PROBLEM DESCRIPTION » Return the complete listing without omission.

++++ ENTRIES PROVIDED ++++

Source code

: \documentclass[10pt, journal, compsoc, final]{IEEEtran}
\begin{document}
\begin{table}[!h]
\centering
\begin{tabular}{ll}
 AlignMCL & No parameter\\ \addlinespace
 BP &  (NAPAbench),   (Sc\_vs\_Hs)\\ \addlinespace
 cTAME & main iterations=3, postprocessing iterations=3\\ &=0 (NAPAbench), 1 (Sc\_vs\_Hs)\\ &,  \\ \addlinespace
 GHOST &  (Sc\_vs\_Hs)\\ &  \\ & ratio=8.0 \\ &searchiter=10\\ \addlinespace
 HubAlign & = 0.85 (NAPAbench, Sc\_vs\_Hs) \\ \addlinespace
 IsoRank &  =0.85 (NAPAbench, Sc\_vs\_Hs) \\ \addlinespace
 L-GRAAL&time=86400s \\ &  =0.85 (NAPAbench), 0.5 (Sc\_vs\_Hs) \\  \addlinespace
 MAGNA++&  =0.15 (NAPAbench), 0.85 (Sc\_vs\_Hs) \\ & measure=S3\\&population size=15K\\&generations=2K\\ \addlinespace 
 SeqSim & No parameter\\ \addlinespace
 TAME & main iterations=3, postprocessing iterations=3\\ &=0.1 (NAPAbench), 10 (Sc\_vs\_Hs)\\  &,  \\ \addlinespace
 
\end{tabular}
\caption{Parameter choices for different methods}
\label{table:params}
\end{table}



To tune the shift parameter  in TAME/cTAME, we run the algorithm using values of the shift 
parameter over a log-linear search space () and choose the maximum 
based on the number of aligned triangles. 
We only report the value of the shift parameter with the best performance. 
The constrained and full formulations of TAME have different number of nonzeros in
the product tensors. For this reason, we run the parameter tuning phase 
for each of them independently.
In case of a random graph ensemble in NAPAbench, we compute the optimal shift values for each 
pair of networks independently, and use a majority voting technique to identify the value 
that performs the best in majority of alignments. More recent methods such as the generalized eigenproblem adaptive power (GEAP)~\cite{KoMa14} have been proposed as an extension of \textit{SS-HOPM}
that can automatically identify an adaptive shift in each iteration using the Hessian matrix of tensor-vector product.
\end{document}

++++

RESULT OF THIS EXERCISE »
Source code

: \documentclass[10pt, journal, compsoc, final]{IEEEtran}
\begin{document}
\begin{table}[!h]
\centering
\begin{tabular}{ll}
 AlignMCL & No parameter\\ \addlinespace
 BP &  (NAPAbench),   (Sc\_vs\_Hs)\\ \addlinespace
 cTAME & main iterations=3, postprocessing iterations=3\\ &=0 (NAPAbench), 1 (Sc\_vs\_Hs)\\ &,  \\ \addlinespace
 GHOST &  (Sc\_vs\_Hs)\\ &  \\ & ratio=8.0 \\ &searchiter=10\\ \addlinespace
 HubAlign & = 0.85 (NAPAbench, Sc\_vs\_Hs) \\ \addlinespace
 IsoRank &  =0.85 (NAPAbench, Sc\_vs\_Hs) \\ \addlinespace
 L-GRAAL&time=86400s \\ &  =0.85 (NAPAbench), 0.5 (Sc\_vs\_Hs) \\  \addlinespace
 MAGNA++&  =0.15 (NAPAbench), 0.85 (Sc\_vs\_Hs) \\ & measure=S3\\&population size=15K\\&generations=2K\\ \addlinespace 
 SeqSim & No parameter\\ \addlinespace
 TAME & main iterations=3, postprocessing iterations=3\\ &=0.1 (NAPAbench), 10 (Sc\_vs\_Hs)\\  &,  \\ \addlinespace
 
\end{tabular}
\caption{Parameter choices for different methods}
\label{table:params}
\end{table}



To tune the shift parameter  in TAME/cTAME, we run the algorithm using values of the shift 
parameter over a log-linear search space () and choose the maximum 
based on the number of aligned triangles. 
We only report the value of the shift parameter with the best performance. 
The constrained and full formulations of TAME have different number of nonzeros in
the product tensors. For this reason, we run the parameter tuning phase 
for each of them independently.
In case of a random graph ensemble in NAPAbench, we compute the optimal shift values for each 
pair of networks independently, and use a majority voting technique to identify the value 
that performs the best in majority of alignments. More recent methods such as the generalized eigenproblem adaptive power (GEAP)~\cite{KoMa14} have been proposed as an extension of \textit{SS-HOPM}
that can automatically identify an adaptive shift in each iteration using the Hessian matrix of tensor-vector product.
\end{document}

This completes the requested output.